Latrogenic rupture of the tympanic membrane is indicated when otitis media is suspected to take samples for cytology and culture from the tympanic bulla. It should be performed under general anaesthesia and under direct visualization after lavage of the external ear, when the canal is dry. The preferred method used by the author is using a 6 F urinary catheter cut obliquely to a 60° and attached to a 2 ml syringe containing sterile saline solution. The catheter is advanced trough the ventral and posterior quadrant of the membrane with subsequent aspiration of the fluids. An aliquot can be used for direct cytological examination and the remaining for culture.

Diagnostic Imaging

Diagnostic imaging (radiography, CT, MRI) may be used to evaluate the ear, especially the middle ear for bony changes and other irreversible pathology that might indicate the need for surgery rather than medical therapy. Ear imaging is indicated in the following cases:

  • Recurrent or severe otitis with suspected otitis media
  • Para-aural swelling
  • Fistulous tracts
  • Trauma
  • Inability to open the mouth
  • Neurological dysfunctions
  • Naso-pharyngeal polyp
  • Complications following surgery

Techniques available include:

  • CT – this technique provides excellent images of bony structures and it is also very sensitive and specific for stenosis and occlusion of the ear canals and soft-tissue filling of the middle ear (Fig. 6, courtesy of Livia Benigni). CT, if available, is quick and easy to perform and interpret. However, normal findings do not rule out otitis media.

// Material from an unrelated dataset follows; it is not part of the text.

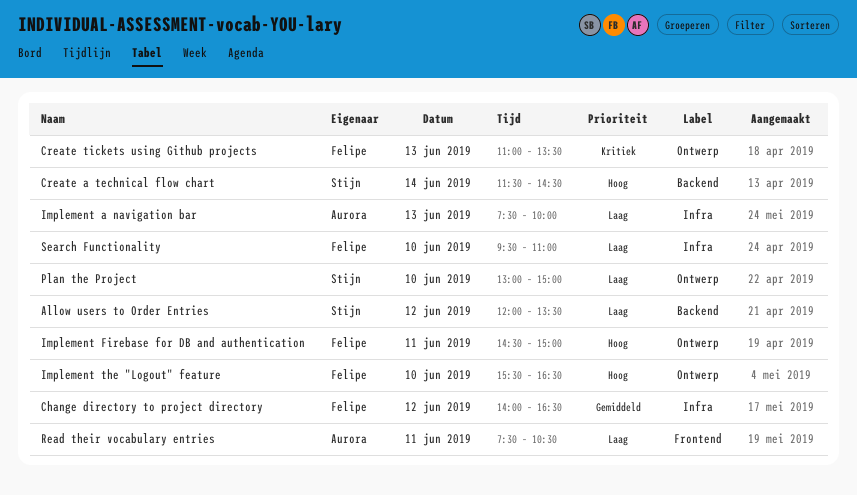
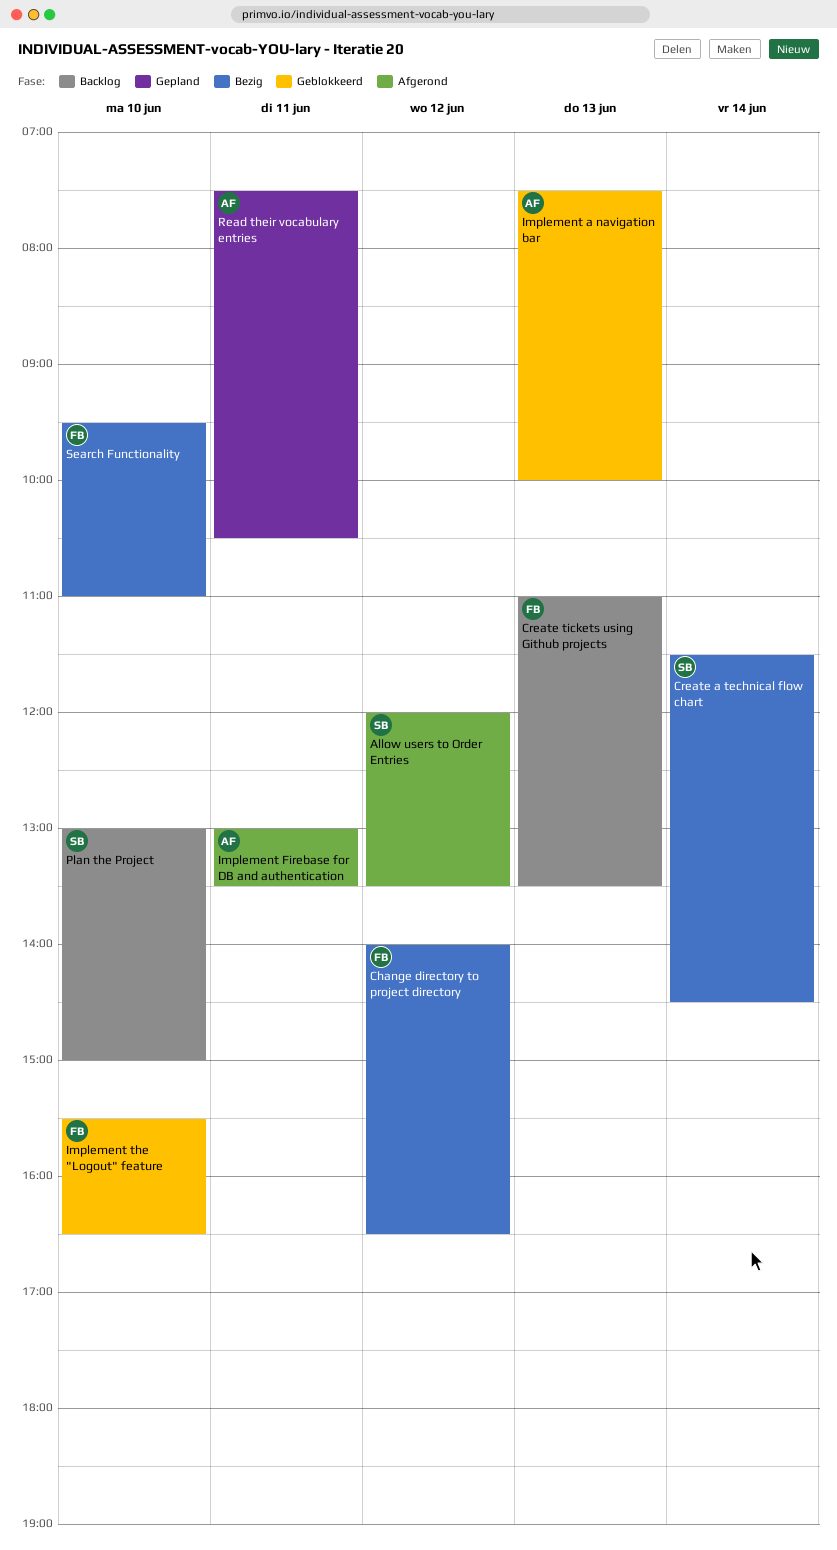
Implement Firebase for DB and authentication, owner: Felipe -> Aurora
Implement Firebase for DB and authentication, begins: 14:30 -> 13:00
Implement Firebase for DB and authentication, ends: 15:00 -> 13:30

  • MRI – it provides a better resolution of soft-tissue structures compared to CT or radiography. MRI is therefore better for imaging soft-tissue structures such as neoplasia (Fig. 7, courtesy of Ruth Dennis) in or around the ears, but it is less good for imaging and differentiating the cartilage of the ear canal and bony wall of the tympanic membrane. MRI takes longer to perform than CT and is more expensive.